1D Euler Sod#

This problem solves the 1D conservative Euler equations for the Sod1d problem.

\[\begin{split}\frac{\partial }{\partial t} \begin{bmatrix}\rho \\ \rho u\\ \rho E \end{bmatrix} + \frac{\partial }{\partial x} \begin{bmatrix}\rho u \\ \rho u^2 +p\\ u(E+p) \end{bmatrix} = 0\end{split}\]

where the pressure \(p\) is related to the conserved quantities through the equation of the state

\[p=(\gamma -1)(\rho E-\frac{1}{2}\rho u^2).\]

Initial conditions in primitive variables:
- \(x<=0 :\quad \rho =1, u = 0, p = 1\)
- \(x>0 :\quad \rho =1/8, u = 0, p = 0.1\)
- These are used to create the initial conditions in conservative variables.
By default, \(\gamma = 1.4\)
Domain is \([-0.5, 0.5]\) with homogeneous Neumann BC
Typically, integration is performed over \(t \in (0, 0.2)\)

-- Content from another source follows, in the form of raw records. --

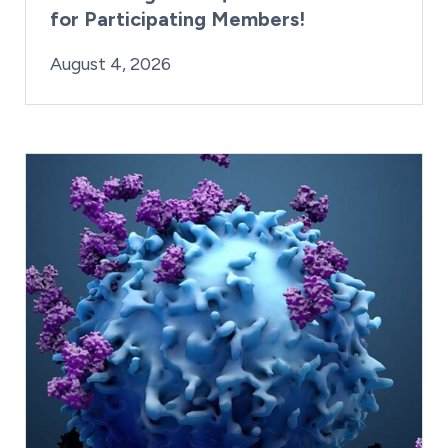
for Participating Members!
By:
Posted on
Last Updated:
Brynne Irish
August 4, 2026
August 4, 2026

The problem is adapted from this paper

Mesh#

python3 pressio-demoapps/meshing_scripts/create_full_mesh_for.py \
        --problem sod1d_s<stencilSize> -n <N> --outDir <destination-path>

where:

N is the number of cells you want
<stencilSize> = 3 or 5 or 7: defines the neighboring connectivity of each cell
<destination-path>: full path to where you want the mesh files to be generated. The script creates the directory if it does not exist.

Important

When you set the <stencilSize>, keep in mind the following constraints (more on this below):

InviscidFluxReconstruction::FirstOrder requires <stencilSize> >= 3
InviscidFluxReconstruction::Weno3 requires <stencilSize> >= 5
InviscidFluxReconstruction::Weno5 requires <stencilSize> >= 7

C++ synopsis#

#include "pressiodemoapps/euler1d.hpp"

int main(){
  namespace pda = pressiodemoapps;

  const auto meshObj = pda::load_cellcentered_uniform_mesh_eigen("path-to-mesh");

  const auto probId = pda::Euler1d::Sod;
  const auto scheme = pda::InviscidFluxReconstruction::FirstOrder; //or Weno3, Weno5
  auto problem      = pda::create_problem_eigen(meshObj, probId, scheme);
}

Python synopsis#

import pressiodemoapps as pda

meshObj = pda.load_cellcentered_uniform_mesh("path-to-mesh")

probId  = pda.Euler1d.Sod
scheme  = pda.InviscidFluxReconstruction.FirstOrder # or Weno3, Weno5
problem = pda.create_problem(meshObj, probId, scheme)

Sample Solution#

Representative plot for total simulation time \(T=0.2\) showing density at selected time steps \(t \in \left \{0, 0.1, 0.2\right \}\) obtained using time step \(dt = 10^{-4}\), Weno5, Runge-Kutta4 integration with a mesh of \(N=1000\) cells.